[Annotated scene photographs]
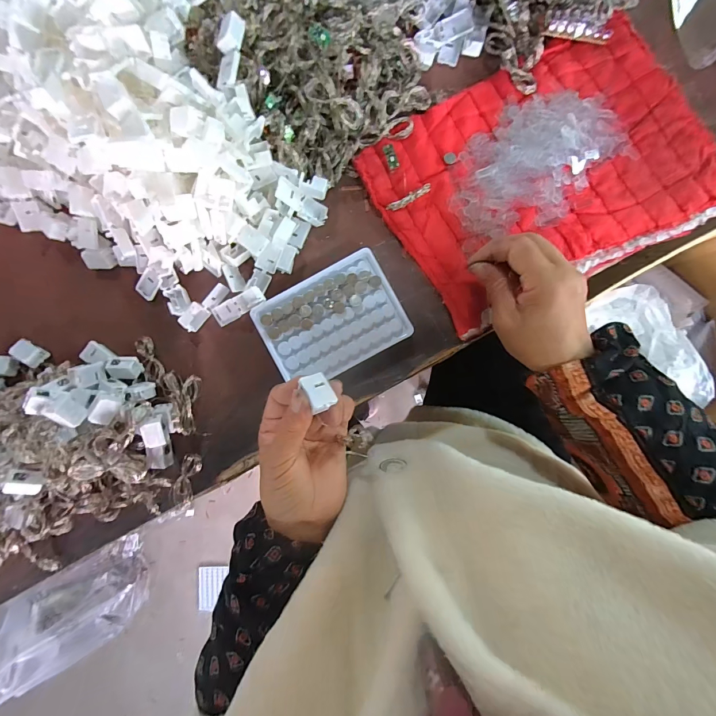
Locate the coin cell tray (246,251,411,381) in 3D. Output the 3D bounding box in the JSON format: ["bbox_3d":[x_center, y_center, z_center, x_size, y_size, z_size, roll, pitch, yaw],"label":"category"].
[{"bbox_3d":[-0.024,-0.036,0.327,0.130,0.013,0.095,-28,90,1],"label":"coin cell tray"}]

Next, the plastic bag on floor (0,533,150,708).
[{"bbox_3d":[-0.743,0.675,0.885,0.264,0.353,0.248,-41,89,0],"label":"plastic bag on floor"}]

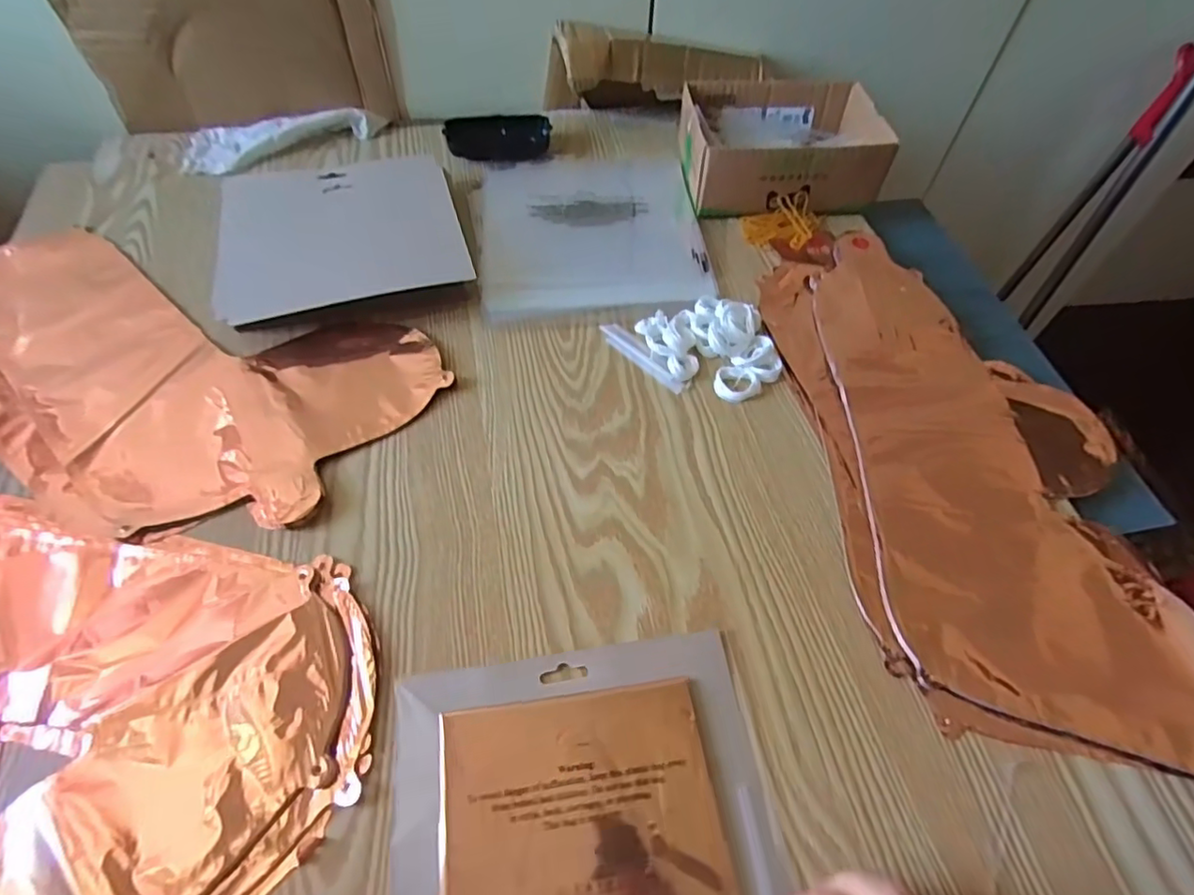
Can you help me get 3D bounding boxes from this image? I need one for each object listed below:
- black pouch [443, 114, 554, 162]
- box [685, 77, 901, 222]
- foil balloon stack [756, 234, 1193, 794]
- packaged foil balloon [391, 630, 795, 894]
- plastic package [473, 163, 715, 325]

* PROBLEM TO SOLVE:
Set down the entries again without change. Leave the pictures out.

* COMPLETED TASK:
Locate the coin cell tray (246,251,411,381) in 3D. Output the 3D bounding box in the JSON format: ["bbox_3d":[x_center, y_center, z_center, x_size, y_size, z_size, roll, pitch, yaw],"label":"category"].
[{"bbox_3d":[-0.024,-0.036,0.327,0.130,0.013,0.095,-28,90,1],"label":"coin cell tray"}]

Next, the plastic bag on floor (0,533,150,708).
[{"bbox_3d":[-0.743,0.675,0.885,0.264,0.353,0.248,-41,89,0],"label":"plastic bag on floor"}]

Can you help me get 3D bounding boxes from this image? I need one for each object listed below:
- black pouch [443, 114, 554, 162]
- box [685, 77, 901, 222]
- foil balloon stack [756, 234, 1193, 794]
- packaged foil balloon [391, 630, 795, 894]
- plastic package [473, 163, 715, 325]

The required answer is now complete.